Archaeological evidence has confirmed that the Maya living in the region where the protagonist is likely from were trading with all of these regions. Trade corridors connecting the large highland kingdoms like the Quiche and the Cakchiquel with Western Yucatan city-states like Xicalanco and Campeche passed through the area. And yet, surprisingly, these blissfully ignorant natives have never heard of either, nor have they ever seen a stone building before. And this is despite the fact that they're sitting on top of the ancient Classic Period heartland. Seriously, in that area you can't throw a rock without hitting a pyramid.

This ties into the larger picture that Mel is trying to paint about rural Maya society: a regurgitation of the Noble Savage stereotype. The rural Maya here are portrayed as living in a pure, uncorrupted world. They are tied to their land as hunter-gatherers. They have no political systems, no organized religion. Their tools and shelters are crudely constructed, but they're happy in their naive Eden, because they simply don't know any better.

What really pisses me off about this is that Mel almost presents it apologetically. As if this 'positive' portrayal of rural Maya is meant to counteract the extremely negative one that he will attach to their urban counterparts.

Contd.

The caravan arrives somewhere in Mordor where teams of slave laborers are firing quicklime for the dark lord Sauron. Or, at least, I think that's what happening.

None are spared from the brutal conditions of the slave camps, not even sick children or the elderly. We then arrive at a surprisingly accurate depiction of a Mesoamerican market. Rubber and quicklime and cloth and food are sold at apportioned places. Women and men in the community are actually wearing Maya clothing, and scenes of construction show both contemporary architecture and accurate scaffolding. (Although I have to say that is a shitload of quicklime. Mel seems to have some kind of obsession with the stuff.)

> [STATED TASK 1]: Recast everything from the start of the listing down to the line containing "elevation (m): 2600", inclusive, as a two-column CSV with the header columns field and value. Give one row per line, with each entry in a single quoted field and any line breaks replaced by spaces.
The text above has no connection to the listing that follows.

> [DATASET EXCERPTS]:
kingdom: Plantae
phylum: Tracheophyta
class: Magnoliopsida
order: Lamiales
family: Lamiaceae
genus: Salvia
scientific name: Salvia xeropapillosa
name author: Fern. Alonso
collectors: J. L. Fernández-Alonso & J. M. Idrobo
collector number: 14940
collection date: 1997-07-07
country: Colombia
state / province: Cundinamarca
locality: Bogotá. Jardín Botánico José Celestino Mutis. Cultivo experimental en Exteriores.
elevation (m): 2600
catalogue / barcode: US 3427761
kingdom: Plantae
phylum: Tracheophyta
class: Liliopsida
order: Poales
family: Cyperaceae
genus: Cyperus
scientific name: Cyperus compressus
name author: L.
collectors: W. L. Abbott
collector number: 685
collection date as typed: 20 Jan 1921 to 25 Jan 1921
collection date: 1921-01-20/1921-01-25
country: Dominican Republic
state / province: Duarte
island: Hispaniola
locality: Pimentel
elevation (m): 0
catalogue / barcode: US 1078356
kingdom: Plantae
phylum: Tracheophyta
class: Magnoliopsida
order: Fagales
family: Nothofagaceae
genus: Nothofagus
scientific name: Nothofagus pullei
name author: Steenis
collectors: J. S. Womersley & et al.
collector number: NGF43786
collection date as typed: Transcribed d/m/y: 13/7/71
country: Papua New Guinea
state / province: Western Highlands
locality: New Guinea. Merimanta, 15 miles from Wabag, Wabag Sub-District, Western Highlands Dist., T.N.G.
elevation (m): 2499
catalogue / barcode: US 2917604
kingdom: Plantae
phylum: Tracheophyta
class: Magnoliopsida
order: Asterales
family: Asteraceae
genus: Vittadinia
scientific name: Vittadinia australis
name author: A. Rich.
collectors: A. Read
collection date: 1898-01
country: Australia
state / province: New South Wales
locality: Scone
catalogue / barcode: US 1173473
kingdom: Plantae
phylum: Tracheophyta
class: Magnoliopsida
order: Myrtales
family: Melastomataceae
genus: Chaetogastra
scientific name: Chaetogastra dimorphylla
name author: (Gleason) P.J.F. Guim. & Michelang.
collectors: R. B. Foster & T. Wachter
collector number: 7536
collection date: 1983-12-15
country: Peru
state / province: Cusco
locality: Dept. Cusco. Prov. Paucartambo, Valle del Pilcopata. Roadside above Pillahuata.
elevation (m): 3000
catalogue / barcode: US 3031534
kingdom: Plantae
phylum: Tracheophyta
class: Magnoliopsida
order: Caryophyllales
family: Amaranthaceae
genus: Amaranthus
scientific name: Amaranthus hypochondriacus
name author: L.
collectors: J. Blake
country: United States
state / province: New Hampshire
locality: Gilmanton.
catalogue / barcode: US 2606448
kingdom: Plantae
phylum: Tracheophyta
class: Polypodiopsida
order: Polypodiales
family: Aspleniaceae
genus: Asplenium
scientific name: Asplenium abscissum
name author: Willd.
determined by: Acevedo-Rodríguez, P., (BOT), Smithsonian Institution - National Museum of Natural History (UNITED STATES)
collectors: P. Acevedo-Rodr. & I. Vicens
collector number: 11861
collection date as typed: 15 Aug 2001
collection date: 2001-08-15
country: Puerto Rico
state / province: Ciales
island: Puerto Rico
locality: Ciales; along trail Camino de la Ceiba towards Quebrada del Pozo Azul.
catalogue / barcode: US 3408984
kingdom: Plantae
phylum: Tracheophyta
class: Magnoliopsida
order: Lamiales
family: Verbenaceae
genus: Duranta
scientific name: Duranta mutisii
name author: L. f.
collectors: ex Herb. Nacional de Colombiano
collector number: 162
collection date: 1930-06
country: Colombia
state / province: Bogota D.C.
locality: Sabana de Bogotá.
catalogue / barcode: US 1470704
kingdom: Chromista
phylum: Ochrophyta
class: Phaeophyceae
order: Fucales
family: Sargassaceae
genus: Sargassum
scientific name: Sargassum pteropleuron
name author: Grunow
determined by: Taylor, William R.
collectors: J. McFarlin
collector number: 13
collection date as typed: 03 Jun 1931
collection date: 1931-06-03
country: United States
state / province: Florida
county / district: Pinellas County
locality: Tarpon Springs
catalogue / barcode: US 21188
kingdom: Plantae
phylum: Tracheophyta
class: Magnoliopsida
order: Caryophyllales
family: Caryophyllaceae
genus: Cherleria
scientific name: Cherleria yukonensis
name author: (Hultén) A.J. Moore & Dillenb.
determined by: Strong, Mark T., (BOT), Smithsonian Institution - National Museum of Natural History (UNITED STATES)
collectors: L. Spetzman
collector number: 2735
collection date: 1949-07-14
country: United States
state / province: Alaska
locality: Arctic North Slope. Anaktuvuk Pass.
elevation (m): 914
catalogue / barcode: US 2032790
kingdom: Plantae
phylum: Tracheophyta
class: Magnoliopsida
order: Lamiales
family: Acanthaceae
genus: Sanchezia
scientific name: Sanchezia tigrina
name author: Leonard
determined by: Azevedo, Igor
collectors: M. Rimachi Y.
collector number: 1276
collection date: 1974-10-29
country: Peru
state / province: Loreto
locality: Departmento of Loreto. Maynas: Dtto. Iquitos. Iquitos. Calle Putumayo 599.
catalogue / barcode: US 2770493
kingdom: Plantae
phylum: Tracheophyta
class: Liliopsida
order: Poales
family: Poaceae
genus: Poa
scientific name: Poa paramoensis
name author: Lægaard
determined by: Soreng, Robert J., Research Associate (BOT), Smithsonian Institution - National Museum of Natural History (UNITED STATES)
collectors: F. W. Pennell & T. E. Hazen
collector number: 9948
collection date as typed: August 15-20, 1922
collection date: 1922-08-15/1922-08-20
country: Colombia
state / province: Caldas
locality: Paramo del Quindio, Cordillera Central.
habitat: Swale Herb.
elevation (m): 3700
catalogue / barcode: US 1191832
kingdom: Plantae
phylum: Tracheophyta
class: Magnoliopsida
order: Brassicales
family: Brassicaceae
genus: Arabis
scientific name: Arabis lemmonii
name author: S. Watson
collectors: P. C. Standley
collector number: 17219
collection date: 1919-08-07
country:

> [STATED TASK 2]: Continue the critique of the film's portrayal of Maya society from the point where it stops.

> [EXPECTED ANSWER 1]:
field,value
"kingdom:","Plantae"
"phylum:","Tracheophyta"
"class:","Magnoliopsida"
"order:","Lamiales"
"family:","Lamiaceae"
"genus:","Salvia"
"scientific name:","Salvia xeropapillosa"
"name author:","Fern. Alonso"
"collectors:","J. L. Fernández-Alonso & J. M. Idrobo"
"collector number:","14940"
"collection date:","1997-07-07"
"country:","Colombia"
"state / province:","Cundinamarca"
"locality:","Bogotá. Jardín Botánico José Celestino Mutis. Cultivo experimental en Exteriores."
"elevation (m):","2600"

> [EXPECTED ANSWER 2]:
Honestly, I have to give props to Mel here. He clearly actually consulted experts for this scene. From a material culture standpoint, this is actually a fairly accurate representation of a Mesoamerican city. Of course, the things he does get wrong are rather telling. Everything, from the clothing to the buildings to peoples faces, seems to be devoid of color. There are no plants in the place at all, and everything is extremely filthy. Human suffering seems to be ever present. Everything appears disordered and chaotic - a tone which is made explicit when a scuffle breaks out in the slave market that quickly spirals out of control. In all, the entire scene has an extremely dystopian tint.

Contd.

The captives are then confronted by a bunch of women with numbers tattooed on their foreheads (for some reason) who slather them in blue dye in preparation for a sacrificial ritual. They enter the temple precinct by walking past a massive gateway covered in random calendrical glyphs with no apparent sentence structure and a mural depicting human sacrifice. At this point the captives just now seem to figure out what's going on. These guys must be pretty dense. Sacrifice, human and otherwise, was a central part of Mesoamerican religion. It is inconceivable that a Mayan-speaking people would not have heard of it.

Any remaining veneer of historical accuracy is dissolved when the captives arrive in the middle of a Classic Period plaza which appears to be hosting a rave. Throngs of people gyrate and chant in a seemingly catatonic stupor, raising their hands in the air like they just don't care. Heads placed on pikes (not a Maya custom) are scattered throughout the plaza. The temple appears to be operating on assembly-line mode as endless streams of blue-painted captives are shuffled up to the summit, sacrificed, and ritually decapitated. Our protagonist and his band of merry men make their way up to the top where they meet the city's king, who is clearly stoned, and a priest wearing a Chac headdress standing over a distinctly un-Mesoamerican altar.

Contd.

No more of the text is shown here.